_EXERCISE DETAILS_
From the entries below, list each line with "Example".

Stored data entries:
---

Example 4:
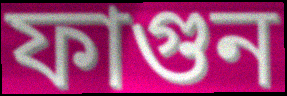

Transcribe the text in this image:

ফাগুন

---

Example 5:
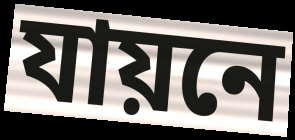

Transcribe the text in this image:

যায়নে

* * *

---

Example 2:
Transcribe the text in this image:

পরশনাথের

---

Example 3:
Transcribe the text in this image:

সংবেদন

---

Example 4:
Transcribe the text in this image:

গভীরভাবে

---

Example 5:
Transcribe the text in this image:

---

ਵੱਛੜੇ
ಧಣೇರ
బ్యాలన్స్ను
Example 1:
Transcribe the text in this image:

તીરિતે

_WRITTEN ANSWER_
Example 4:
Example 5:
Example 2:
Example 3:
Example 4:
Example 5:
Example 1:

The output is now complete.